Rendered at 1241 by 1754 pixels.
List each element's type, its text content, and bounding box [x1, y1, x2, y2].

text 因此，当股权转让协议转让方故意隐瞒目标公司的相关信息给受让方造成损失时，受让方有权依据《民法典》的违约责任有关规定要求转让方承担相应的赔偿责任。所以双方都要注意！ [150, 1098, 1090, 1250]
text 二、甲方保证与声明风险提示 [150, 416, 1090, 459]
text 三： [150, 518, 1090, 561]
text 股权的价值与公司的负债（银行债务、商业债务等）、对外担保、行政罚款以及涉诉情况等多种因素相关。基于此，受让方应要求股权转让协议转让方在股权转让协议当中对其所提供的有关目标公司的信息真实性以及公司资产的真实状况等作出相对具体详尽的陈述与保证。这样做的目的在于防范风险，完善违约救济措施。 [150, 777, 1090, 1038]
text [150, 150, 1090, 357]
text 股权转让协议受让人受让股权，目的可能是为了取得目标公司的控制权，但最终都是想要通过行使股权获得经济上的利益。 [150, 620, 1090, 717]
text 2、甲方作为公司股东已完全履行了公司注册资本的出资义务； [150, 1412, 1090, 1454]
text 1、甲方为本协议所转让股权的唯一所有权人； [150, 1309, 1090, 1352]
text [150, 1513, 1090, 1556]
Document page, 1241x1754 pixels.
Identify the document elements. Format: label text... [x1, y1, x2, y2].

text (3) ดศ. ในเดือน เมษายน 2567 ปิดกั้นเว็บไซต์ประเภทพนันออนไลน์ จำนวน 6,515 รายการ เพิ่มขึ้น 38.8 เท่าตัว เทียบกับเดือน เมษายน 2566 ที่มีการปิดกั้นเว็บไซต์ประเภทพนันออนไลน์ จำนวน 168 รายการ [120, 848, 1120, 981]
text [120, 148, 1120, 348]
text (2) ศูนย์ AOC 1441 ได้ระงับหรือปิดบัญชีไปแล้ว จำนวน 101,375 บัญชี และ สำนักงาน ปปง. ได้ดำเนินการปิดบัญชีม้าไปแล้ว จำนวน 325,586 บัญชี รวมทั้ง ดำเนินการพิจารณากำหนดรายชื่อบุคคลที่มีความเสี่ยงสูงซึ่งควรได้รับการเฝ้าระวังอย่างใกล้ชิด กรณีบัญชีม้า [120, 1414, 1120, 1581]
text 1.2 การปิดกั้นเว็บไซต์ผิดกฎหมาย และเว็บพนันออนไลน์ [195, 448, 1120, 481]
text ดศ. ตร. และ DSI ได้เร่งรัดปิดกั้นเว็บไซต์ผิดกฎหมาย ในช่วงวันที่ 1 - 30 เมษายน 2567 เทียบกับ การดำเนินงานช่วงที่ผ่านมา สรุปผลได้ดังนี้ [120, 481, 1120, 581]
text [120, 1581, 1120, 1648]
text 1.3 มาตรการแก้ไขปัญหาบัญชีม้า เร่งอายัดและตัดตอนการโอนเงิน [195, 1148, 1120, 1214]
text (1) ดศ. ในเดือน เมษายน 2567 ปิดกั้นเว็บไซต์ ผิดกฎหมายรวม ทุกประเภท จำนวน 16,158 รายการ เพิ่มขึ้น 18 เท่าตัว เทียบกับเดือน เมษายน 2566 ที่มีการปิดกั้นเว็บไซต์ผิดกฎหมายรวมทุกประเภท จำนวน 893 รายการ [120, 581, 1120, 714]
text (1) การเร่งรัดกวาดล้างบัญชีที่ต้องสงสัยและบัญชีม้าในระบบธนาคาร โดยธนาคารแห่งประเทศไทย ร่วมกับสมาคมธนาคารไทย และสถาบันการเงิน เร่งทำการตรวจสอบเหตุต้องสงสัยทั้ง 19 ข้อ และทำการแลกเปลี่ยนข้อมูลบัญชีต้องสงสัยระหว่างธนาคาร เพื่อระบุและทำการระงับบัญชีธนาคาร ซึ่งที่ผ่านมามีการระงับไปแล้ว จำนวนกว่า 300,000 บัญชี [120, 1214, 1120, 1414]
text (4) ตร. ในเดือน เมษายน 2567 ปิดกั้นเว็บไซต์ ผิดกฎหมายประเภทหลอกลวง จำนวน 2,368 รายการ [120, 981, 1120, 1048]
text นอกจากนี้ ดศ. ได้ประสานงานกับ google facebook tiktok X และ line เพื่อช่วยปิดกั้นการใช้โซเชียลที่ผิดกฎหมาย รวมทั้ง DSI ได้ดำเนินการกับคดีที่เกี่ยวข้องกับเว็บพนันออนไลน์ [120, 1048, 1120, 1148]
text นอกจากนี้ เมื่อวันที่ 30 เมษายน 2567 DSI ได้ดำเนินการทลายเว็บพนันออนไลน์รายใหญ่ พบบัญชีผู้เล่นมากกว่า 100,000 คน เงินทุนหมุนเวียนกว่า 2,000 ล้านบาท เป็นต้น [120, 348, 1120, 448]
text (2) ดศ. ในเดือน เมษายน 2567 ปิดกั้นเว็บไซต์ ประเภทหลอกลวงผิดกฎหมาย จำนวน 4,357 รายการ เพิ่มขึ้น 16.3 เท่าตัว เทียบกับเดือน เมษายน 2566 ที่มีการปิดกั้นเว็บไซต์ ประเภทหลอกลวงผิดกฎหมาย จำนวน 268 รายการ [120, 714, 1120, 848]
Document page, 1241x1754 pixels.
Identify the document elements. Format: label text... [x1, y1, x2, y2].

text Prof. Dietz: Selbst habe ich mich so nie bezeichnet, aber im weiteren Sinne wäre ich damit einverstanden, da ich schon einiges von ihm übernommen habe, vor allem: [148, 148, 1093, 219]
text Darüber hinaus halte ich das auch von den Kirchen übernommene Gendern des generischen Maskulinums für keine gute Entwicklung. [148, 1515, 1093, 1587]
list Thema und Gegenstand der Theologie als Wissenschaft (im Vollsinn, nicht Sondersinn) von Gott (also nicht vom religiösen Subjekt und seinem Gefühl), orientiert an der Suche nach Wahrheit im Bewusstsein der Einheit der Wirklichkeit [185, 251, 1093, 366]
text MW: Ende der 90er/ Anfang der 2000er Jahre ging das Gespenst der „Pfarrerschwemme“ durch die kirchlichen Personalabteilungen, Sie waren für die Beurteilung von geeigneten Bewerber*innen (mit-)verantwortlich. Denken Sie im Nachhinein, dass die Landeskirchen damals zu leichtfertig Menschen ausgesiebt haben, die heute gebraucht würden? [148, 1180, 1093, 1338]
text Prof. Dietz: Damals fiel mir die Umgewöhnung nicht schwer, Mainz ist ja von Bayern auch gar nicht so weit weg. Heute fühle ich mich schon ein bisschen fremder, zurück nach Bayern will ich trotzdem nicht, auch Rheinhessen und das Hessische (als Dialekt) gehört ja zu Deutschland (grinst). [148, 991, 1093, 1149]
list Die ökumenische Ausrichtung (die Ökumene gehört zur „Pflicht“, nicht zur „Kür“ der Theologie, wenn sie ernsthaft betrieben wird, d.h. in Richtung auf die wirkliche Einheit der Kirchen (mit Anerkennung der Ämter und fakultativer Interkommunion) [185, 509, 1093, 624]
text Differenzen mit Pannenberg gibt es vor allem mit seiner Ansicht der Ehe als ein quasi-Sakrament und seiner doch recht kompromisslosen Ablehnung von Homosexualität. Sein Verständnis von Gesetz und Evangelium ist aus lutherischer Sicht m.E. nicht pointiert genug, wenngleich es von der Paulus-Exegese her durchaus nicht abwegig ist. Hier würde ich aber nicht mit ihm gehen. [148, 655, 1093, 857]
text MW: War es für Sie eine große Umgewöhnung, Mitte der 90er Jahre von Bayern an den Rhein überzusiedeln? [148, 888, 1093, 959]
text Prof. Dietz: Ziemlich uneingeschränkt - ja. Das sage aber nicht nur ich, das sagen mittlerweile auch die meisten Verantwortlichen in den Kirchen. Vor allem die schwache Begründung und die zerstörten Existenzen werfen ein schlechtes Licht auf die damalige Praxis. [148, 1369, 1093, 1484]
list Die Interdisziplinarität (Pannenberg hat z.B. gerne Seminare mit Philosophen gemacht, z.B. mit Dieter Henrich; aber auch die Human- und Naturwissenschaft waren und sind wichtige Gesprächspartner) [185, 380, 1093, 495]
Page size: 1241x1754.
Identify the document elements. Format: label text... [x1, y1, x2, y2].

□ □ □ □ □

▸ Aim of the task:
Gather every line from the listing above in which "Dietz" appears, and copy those lines.

▸ Response area:
text Prof. Dietz: Selbst habe ich mich so nie bezeichnet, aber im weiteren Sinne wäre ich damit einverstanden, da ich schon einiges von ihm übernommen habe, vor allem: [148, 148, 1093, 219]
text Prof. Dietz: Damals fiel mir die Umgewöhnung nicht schwer, Mainz ist ja von Bayern auch gar nicht so weit weg. Heute fühle ich mich schon ein bisschen fremder, zurück nach Bayern will ich trotzdem nicht, auch Rheinhessen und das Hessische (als Dialekt) gehört ja zu Deutschland (grinst). [148, 991, 1093, 1149]
text Prof. Dietz: Ziemlich uneingeschränkt - ja. Das sage aber nicht nur ich, das sagen mittlerweile auch die meisten Verantwortlichen in den Kirchen. Vor allem die schwache Begründung und die zerstörten Existenzen werfen ein schlechtes Licht auf die damalige Praxis. [148, 1369, 1093, 1484]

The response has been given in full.